OpenAI has taken another step in the artificial intelligence (AI) arms race.
The preeminent generative AI company recently introduced OpenAI o3, a system capable of “reasoning” math, science and computer programming problems. The new system is a successor to o1, a reasoning system that debuted earlier in 2024 and is now available to businesses and individuals; o3 is more than 20% more accurate than o1 and is currently being tested by safety and security experts.
“This model is incredible at programming,” OpenAI CEO Sam Altman said in an online presentation that acted as an introduction of o3. Based on the same core technology as the original ChatGPT, o3 is designed to think through problems by deconstructing a problem into segments and then logically taking steps to solve it. However, like ChatGPT, o3 can hallucinate and get things wrong — and the new system requires larger amounts of computing power that can be expensive.
The new system, built on what OpenAI calls “reinforcement learning,” carried out a series of common programming tasks and even out-performed the company’s chief scientist, Jakub Pachocki, on a programming test.

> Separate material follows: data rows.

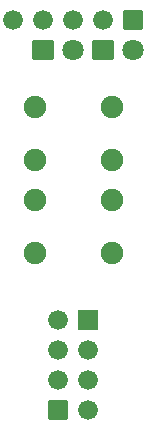
<source format=gbs>
G04 Layer: BottomSolderMaskLayer*
G04 EasyEDA v6.5.39, 2024-01-09 17:58:11*
G04 513add75e8284d268c780af8c863d2b6,7c1e8d740ba24e6f83eb2d53d3341807,10*
G04 Gerber Generator version 0.2*
G04 Scale: 100 percent, Rotated: No, Reflected: No *
G04 Dimensions in millimeters *
G04 leading zeros omitted , absolute positions ,4 integer and 5 decimal *
%FSLAX45Y45*%
%MOMM*%

%AMMACRO1*1,1,$1,$2,$3*1,1,$1,$4,$5*1,1,$1,0-$2,0-$3*1,1,$1,0-$4,0-$5*20,1,$1,$2,$3,$4,$5,0*20,1,$1,$4,$5,0-$2,0-$3,0*20,1,$1,0-$2,0-$3,0-$4,0-$5,0*20,1,$1,0-$4,0-$5,$2,$3,0*4,1,4,$2,$3,$4,$5,0-$2,0-$3,0-$4,0-$5,$2,$3,0*%
%ADD10MACRO1,0.1016X0.7874X-0.7874X0.7874X0.7874*%
%ADD11C,1.6764*%
%ADD12R,1.6764X1.6764*%
%ADD13MACRO1,0.1016X0.7874X-0.7874X-0.7874X-0.7874*%
%ADD14MACRO1,0.1016X-0.85X0.7874X0.85X0.7874*%
%ADD15C,1.8016*%
%ADD16C,1.9016*%

%LPD*%
D10*
G01*
X-127000Y-1638300D03*
D11*
G01*
X-127000Y-1384300D03*
G01*
X-127000Y-1130300D03*
G01*
X-127000Y-876300D03*
D12*
G01*
X127000Y-876300D03*
D11*
G01*
X127000Y-1130300D03*
G01*
X127000Y-1384300D03*
G01*
X127000Y-1638300D03*
G01*
X-508000Y1663700D03*
G01*
X-254000Y1663700D03*
G01*
X0Y1663700D03*
G01*
X254000Y1663700D03*
D13*
G01*
X508000Y1663700D03*
D14*
G01*
X-253998Y1409700D03*
D15*
G01*
X0Y1409700D03*
D16*
G01*
X-324993Y923493D03*
G01*
X324993Y923493D03*
G01*
X-324993Y473506D03*
G01*
X324993Y473506D03*
G01*
X-324993Y136093D03*
G01*
X324993Y136093D03*
G01*
X-324993Y-313893D03*
G01*
X324993Y-313893D03*
D14*
G01*
X254001Y1409700D03*
D15*
G01*
X508000Y1409700D03*
M02*

</source>
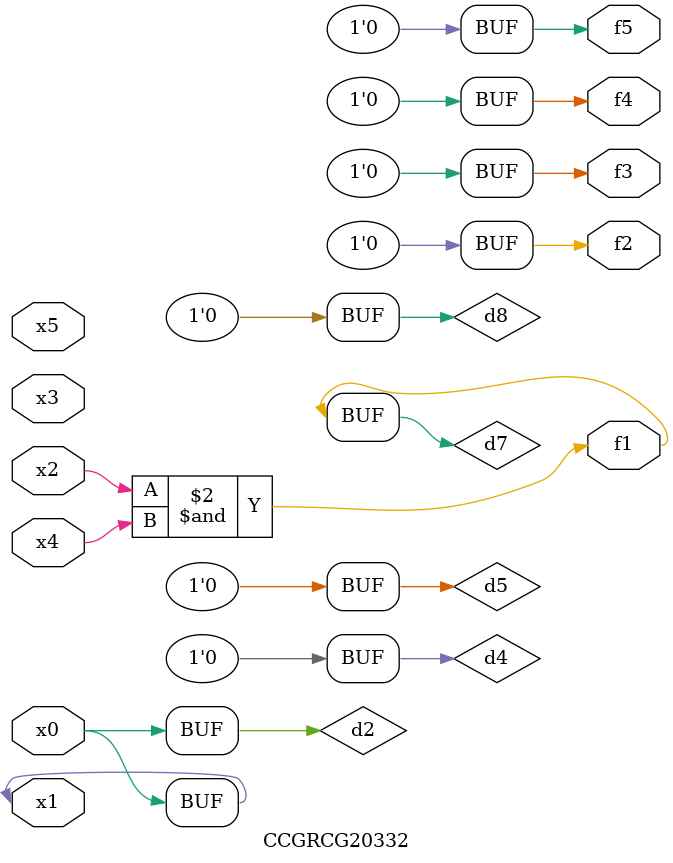
<source format=v>
module CCGRCG20332(
	input x0, x1, x2, x3, x4, x5,
	output f1, f2, f3, f4, f5
);

	wire d1, d2, d3, d4, d5, d6, d7, d8, d9;

	nand (d1, x1);
	buf (d2, x0, x1);
	nand (d3, x2, x4);
	and (d4, d1, d2);
	and (d5, d1, d2);
	nand (d6, d1, d3);
	not (d7, d3);
	xor (d8, d5);
	nor (d9, d5, d6);
	assign f1 = d7;
	assign f2 = d8;
	assign f3 = d8;
	assign f4 = d8;
	assign f5 = d8;
endmodule

</source>
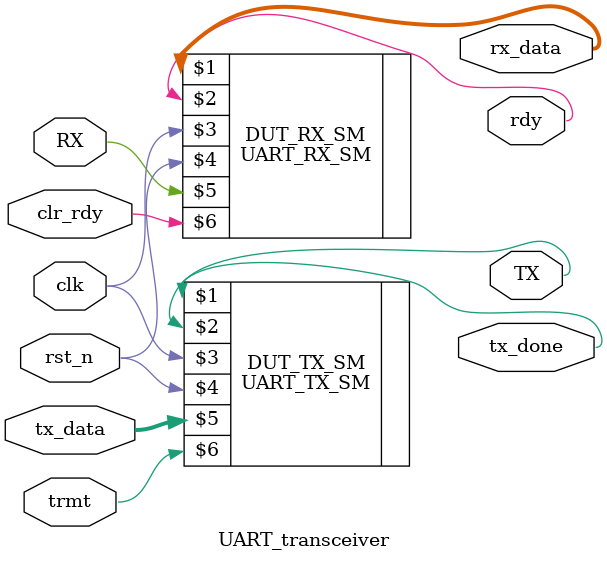
<source format=sv>
module UART_transceiver(TX,rdy,tx_done,rx_data,RX,clr_rdy,trmt,tx_data,clk,rst_n);
input logic RX,clr_rdy,trmt,clk,rst_n;
input logic [7:0] tx_data;
output logic TX,rdy,tx_done;
output logic [7:0]rx_data;
	UART_TX_SM DUT_TX_SM(TX,tx_done,clk,rst_n,tx_data,trmt);
	UART_RX_SM DUT_RX_SM(rx_data,rdy,clk,rst_n,RX,clr_rdy);
endmodule
</source>
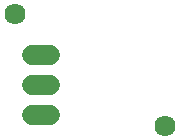
<source format=gbs>
G75*
%MOIN*%
%OFA0B0*%
%FSLAX25Y25*%
%IPPOS*%
%LPD*%
%AMOC8*
5,1,8,0,0,1.08239X$1,22.5*
%
%ADD10C,0.07060*%
%ADD11C,0.06800*%
D10*
X0027162Y0073500D03*
X0077162Y0036098D03*
D11*
X0038863Y0039681D02*
X0032863Y0039681D01*
X0032863Y0049681D02*
X0038863Y0049681D01*
X0038863Y0059681D02*
X0032863Y0059681D01*
M02*

</source>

Ultimately, OpenAI’s latest chatbot illustrates a larger effort by the company and the industry in general to build AI systems that can reason through complex tasks, leading to technology that can be used by computer programmers who rely on AI to write code. To that end, Google last month unveiled Gemini 2.0 Flash Thinking Experimental, which boasts similar capabilities to o3.
The AI reasoning race — particularly between OpenAI (backed by Microsoft Corp.), Google and Anthropic (backed by Amazon.com Inc.) — is among the crucial factors in determining which company establishes itself as an early leader in a potentially multitrillion-dollar market.
Indeed, OpenAI last month announced its plan to restructure as a public benefit corporation (P.B.C.) from nonprofit status.
“The P.B.C. is a structure used by many others that requires the company to balance shareholder interests, stakeholder interests and a public benefit interest in its decision making,” OpenAI said in a blog post. “It will enable us to raise the necessary capital with conventional terms like our competitors.”
The plan “would result in one of the best resourced nonprofits in history,” OpenAI said in the blog.
OpenAI’s corporate transformation comes a year after the company board unsuccessfully tried to fire Altman. Subsequently, Altman helped lead a plan to pave OpenAI to for-profit status.